During the alpha (0.x) series, only the latest tagged release on master receives security fixes. This is a best-effort, single-maintainer project — there are no SLAs.

Please report security issues privately rather than opening a public issue.

Preferred: open a GitHub Security Advisory on this repo (private vulnerability reporting).

Fallback: email security@logosflux.io.

Please include a clear description, steps to reproduce, the affected component (sam3d-body, sam3d-objects, the ComfyUI custom nodes, or scripts/), and the commit SHA or release tag you tested against. A working proof of concept is appreciated but not required.

You can expect a best-effort acknowledgement within ~14 days and coordinated disclosure once a fix is available.

In scope:

• Bugs that allow unauthenticated access to a service binding only on the docker-internal network being trivially exposable on a public interface as documented.
• Path traversal in the FastAPI services (e.g. /mesh/<job_id>, /splat/<job_id>, mask download paths) escaping the per-service output root.
• Code execution via crafted inputs to /infer* or /mask/* beyond what model inference itself does.
• Secret leakage in logs, error messages, response bodies, or Docker image layers built from this repo.
• Bypass of scripts/check-for-leaks.sh patterns that lets a tracked file ship a personal hostname, email, token, or hardcoded /home/<user>/ path.

Out of scope:

• Model weights. This repo redistributes no weights. SAM 3D Body, SAM 3D Objects, SAM 2, and SAM 3 are fetched at runtime from HuggingFace under the user's own approved access.
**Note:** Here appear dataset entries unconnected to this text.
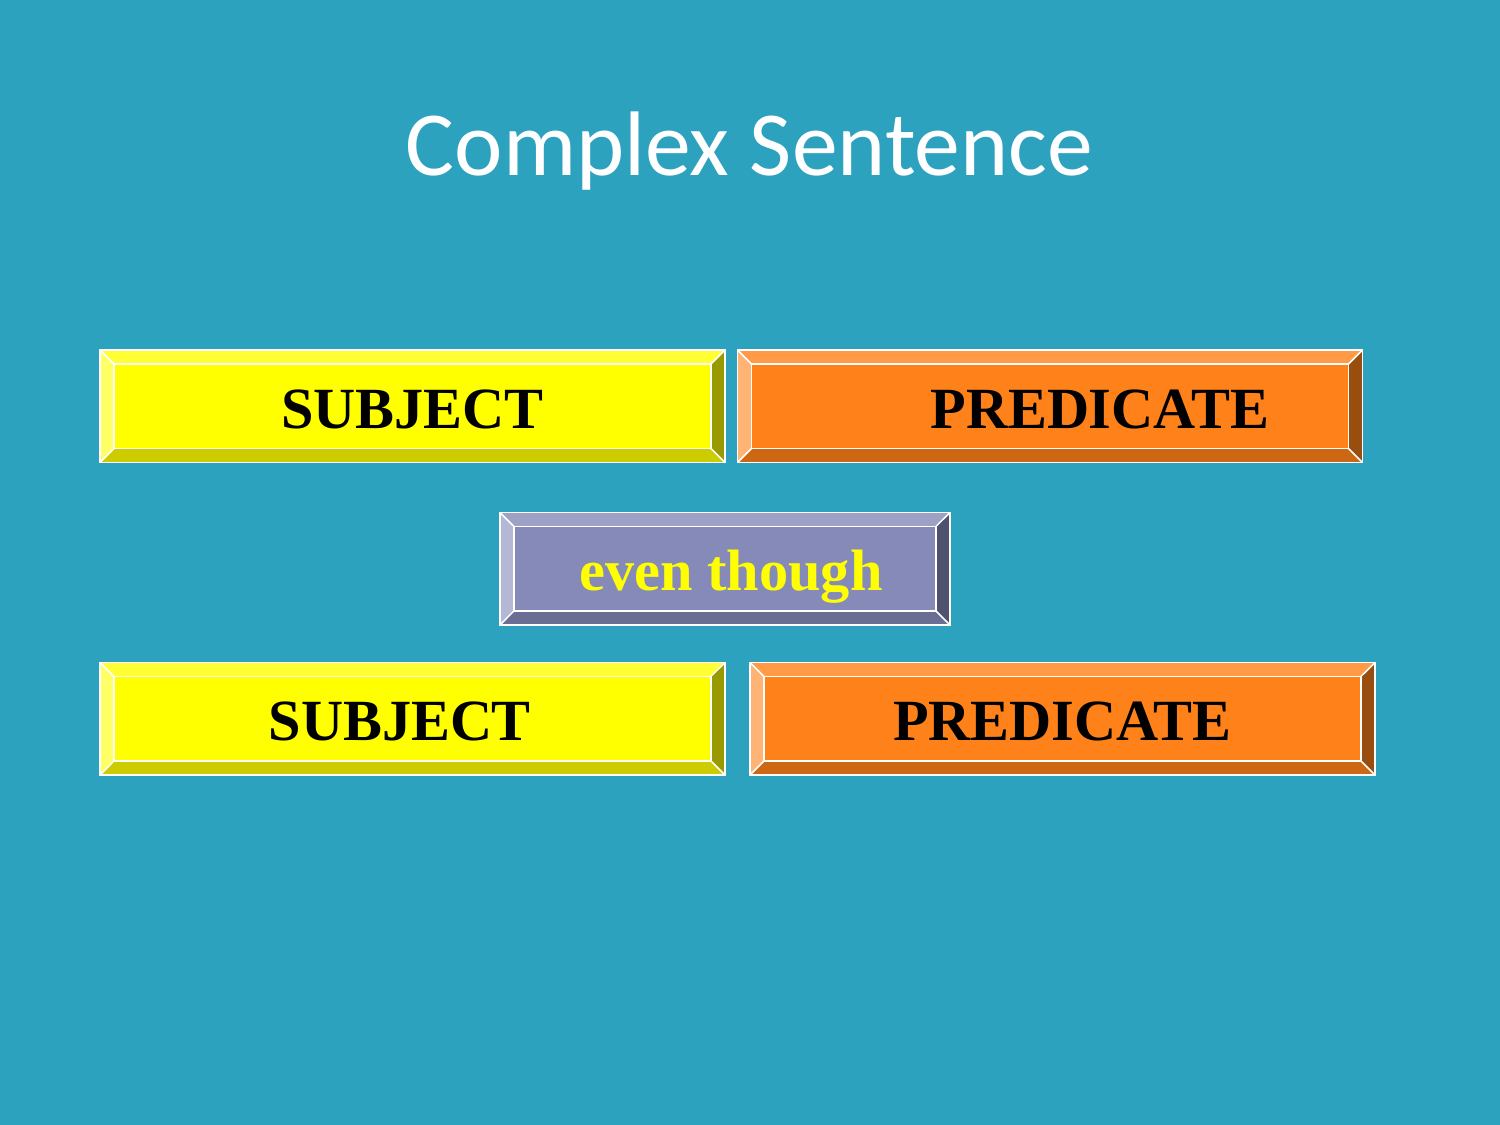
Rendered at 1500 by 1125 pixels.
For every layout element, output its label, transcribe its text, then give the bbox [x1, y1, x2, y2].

text_box PREDICATE [825, 362, 1375, 448]
text_box [737, 350, 1363, 463]
text_box [99, 662, 725, 775]
text_box PREDICATE [787, 675, 1338, 760]
text_box [99, 350, 725, 463]
text_box [750, 662, 1375, 775]
text_box SUBJECT [137, 362, 688, 448]
text_box even though [537, 525, 925, 610]
text_box [499, 512, 950, 625]
title Complex Sentence [75, 45, 1425, 233]
text_box SUBJECT [125, 675, 675, 760]
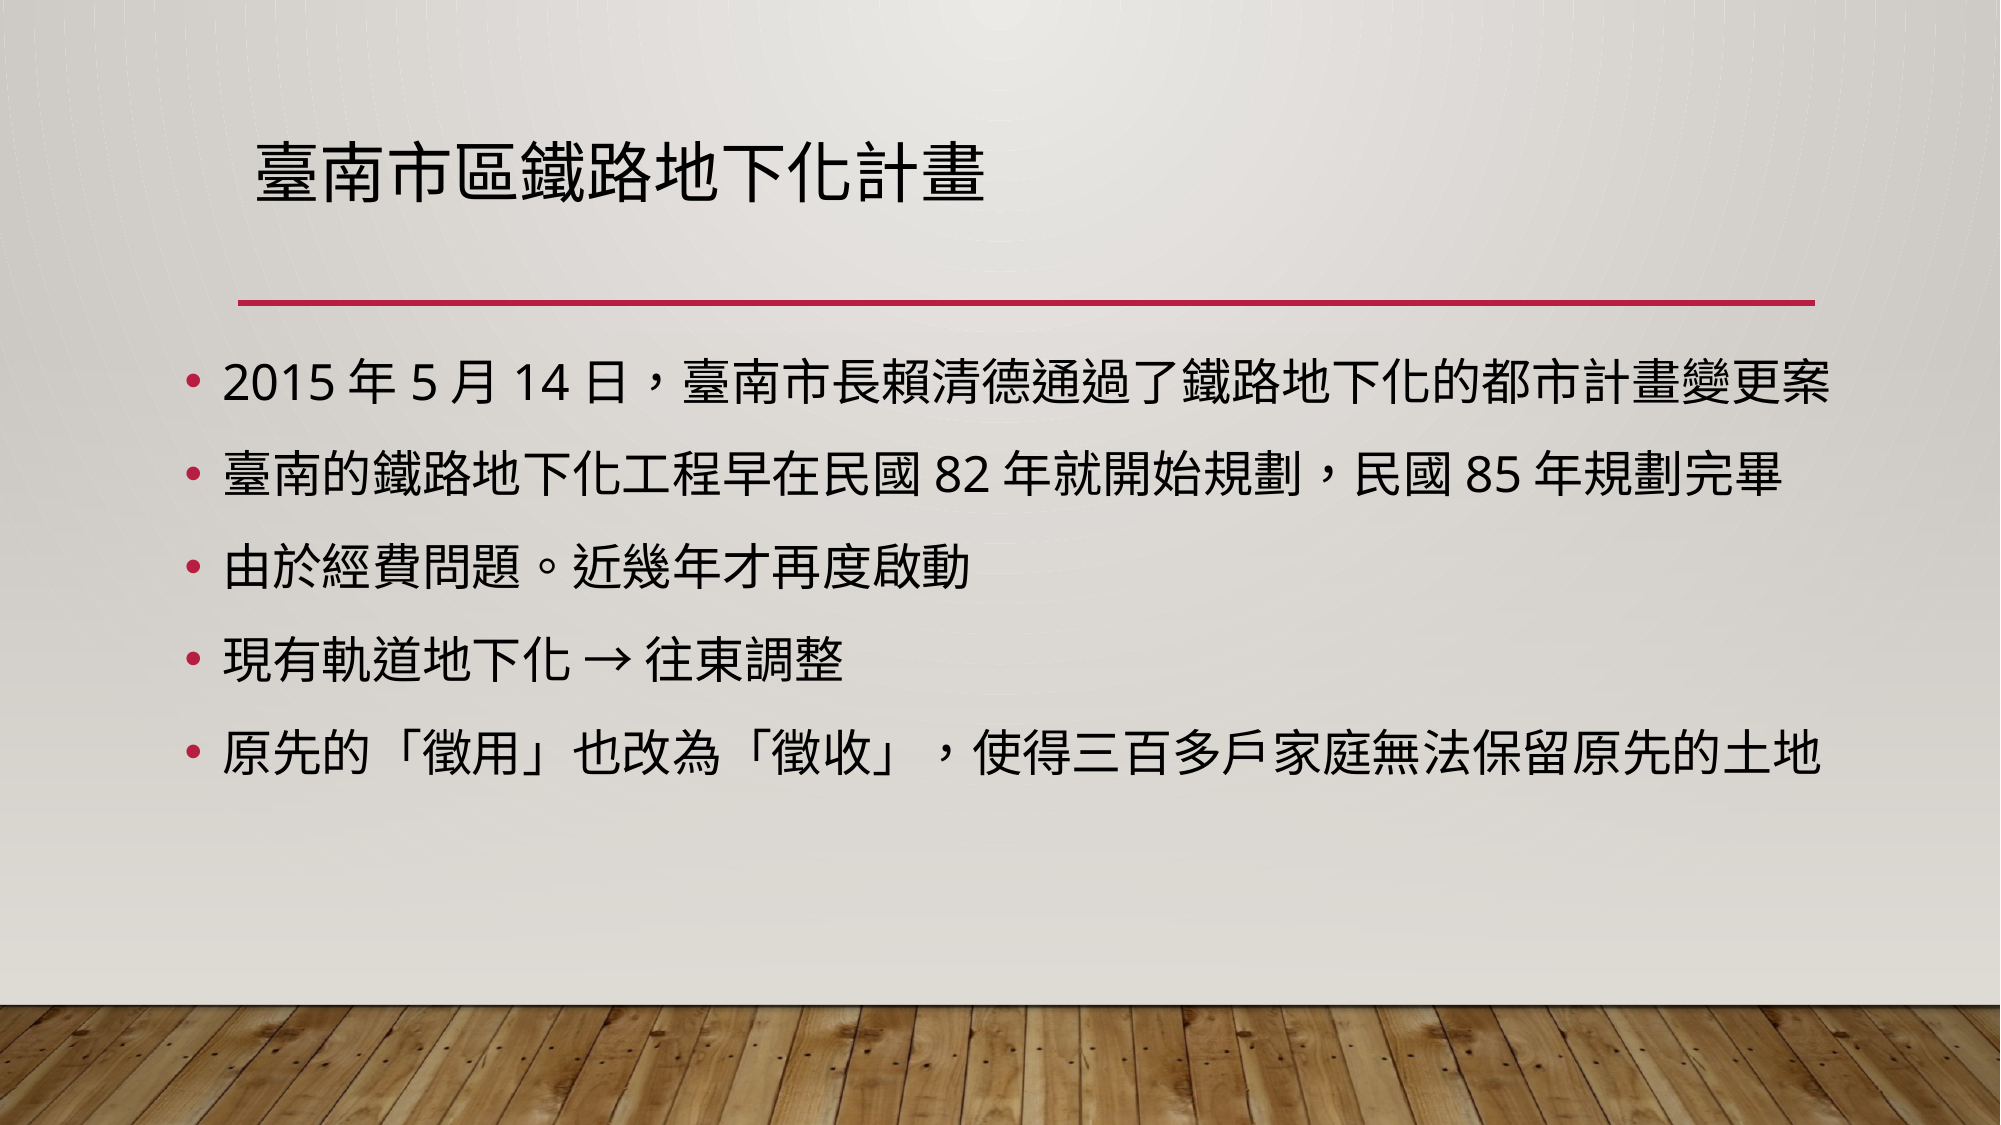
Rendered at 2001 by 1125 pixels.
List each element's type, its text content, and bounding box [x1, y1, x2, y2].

picture [0, 1005, 2000, 1125]
list 2015年5月14日，臺南市長賴清德通過了鐵路地下化的都市計畫變更案 臺南的鐵路地下化工程早在民國82年就開始規劃，民國85年規劃完畢 由於經費問題。近幾年才再度啟動 現有軌道地下化 → 往東調整 原先的「徵用」也改為「徵收」，使得三百多戶家庭無法保留原先的土地 [169, 330, 1863, 897]
title 臺南市區鐵路地下化計畫 [238, 131, 1814, 305]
Issues with the weights themselves (licensing, content, watermarking, model behaviour) belong upstream with Meta — see ATTRIBUTION.md.
• Issues that require root on the host, physical access, or a malicious image already loaded into the local Docker daemon.
• Misconfiguration of operator-deployed reverse proxies, Cloudflare Tunnel, Tailscale serve, etc. The services are designed to bind on the loopback / docker-bridge by default; exposing them publicly is the operator's responsibility.
• Vulnerabilities in upstream Python dependencies that don't affect the shipped configuration; please report those upstream.
• Theoretical issues without a proof of concept against a recent build.

If you're not sure whether something is in scope, send the report anyway — we'd rather triage and explain than miss a real issue.